Am Ende Illusionskünstler: Kabarettist Ernst Mantel in Dischingen
Mantel heißt er, schwäbisch schwätzt er. Meischtens. Allerdings kennte er, wenn’s darauf ankommt, auch seinen Seneca. Und seinen Juvenal und seinen Montesquieu ebenso. Und auch wenn .er auf der einen Seite sich nicht davor scheut, geradezu hymnisch den bescheidenen Schwarzwurstring zu besingen, so darf sich sein Publikum andererseits doch ganz sicher sein, dass er auch die Kunst des Aphorismus in geradezu Lichtenberg’scher Manier beherrscht: „Hunde, die beißen, bellen nicht.“ Da muss man erst mal draufkommen.
Ernst Mantel also. Und selbstverständlich war die Arche in Dischingen am Sonntagabend bis auf den letzten Platz ausverkauft. Schon seit Tagen. Der Mann hat in vielen erfolgreichen Jahren auf den verschiedensten Ebenen der Klein- und Großkunst unzählige Freunde gewonnen. Ganz ohne Facebook, was heutigentags ja inzwischen als Ding der Unmöglichkeit gilt.
Ernst Mantel also. Da weiß man, was man hat und – ist doch immer wieder überrascht, was und vor allem in welcher Form dieser Barde vor allem dem Alltag mit sprachlichem und musikalischem Tiefgang die alltäglichsten Seiten schön sonderlich abzugewinnen imstande ist.
Mantels Hintergründigkeit ist enorm, seine Wandlungsfähigkeit im Übrigen auch. Sich eine Brille aufzusetzen, ist das Höchste an Verkleidung, das er sich zwischendurch zweimal erlaubt. Und zweimal steht beziehungsweise sitzt ein vollkommen anderer Mensch auf der Bühne. Wobei sein ökologisch-fairer Liedermacher, als der er sich bei einer dieser Gelegenheiten ans Werk macht, mimisch-musikalisch schon ein regelrechter Coup ist.
Bei Mantel sucht den Schwaben als solchen dessen bucklige Verwandtschaft und Bekanntschaft nicht nur völlig unverhofft und unerwünscht am Sonntagnachmittag während intellektueller Entspannungsübungen vor dem Glotzkasten heim, sondern ebenso in einem Shinto-Schrein im an und für sich überbevölkerten Tokio. Und auch wenn er sich deshalb sogar regelrecht „aus Scheißabach“ wähnt, so hat Mantels Schwabe auf der anderen Seite doch auch die Coolness und den Mumm, den Fuß selbst dann auf dem Gaspedal zu lassen, wenn ihn in stiller Nacht auf der Autobahn bei Tempo 210 aus heiterem Himmel ein Blitzlicht blendet.
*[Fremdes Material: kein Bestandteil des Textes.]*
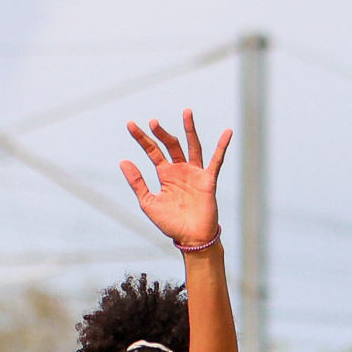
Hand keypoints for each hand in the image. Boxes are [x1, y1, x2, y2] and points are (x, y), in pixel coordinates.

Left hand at [120, 110, 229, 248]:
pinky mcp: (208, 180)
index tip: (130, 125)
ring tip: (186, 112)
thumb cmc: (171, 223)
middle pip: (171, 145)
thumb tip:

Wie Mantel selbst kleine Grausamkeiten geschliffen formuliert und hübsch verpackt serviert, ist großes Kleinkunsttheater. Und wie er sich an seine Pointen anschleicht auch. Wobei die sich – der Mann singt in aller Regel Lieder, also gibt’s Refrains und die Pointe kommt wieder – dann aber auch nicht abnutzen, sondern zumeist immer heller glänzen, was man ebenfalls erst einmal so hinbringen muss.
Und als er seinen kleinen Verstärker plötzlich auf Zerrsound stellt und als Gitarren-Rocker Party macht, „bis es d’s Dach lupft“, da ist Ernst Mantel ganz allein auch noch eine Band und insofern, wenn man will, nicht mehr bloß Kabarettist, sondern gar Illusionskünstler. Der Mann versteht sein Geschäft, alles was recht ist.
Als Zugabe pirscht er sich zu „Kool & the Gang“ und deren Hit-Refrain „She ’s fresh“ an, und zwar als minderjährigen Waffenbesitzer, der von seinen Eltern mit einem Luftgewehr und dem Rat „Schieß Fresch“ an den Teich geschickt worden ist. Über so viel Jägerlatein muss er schließlich sogar selber lachen. Und so bleibt am Ende in der Arche in der Tat kein Auge trocken.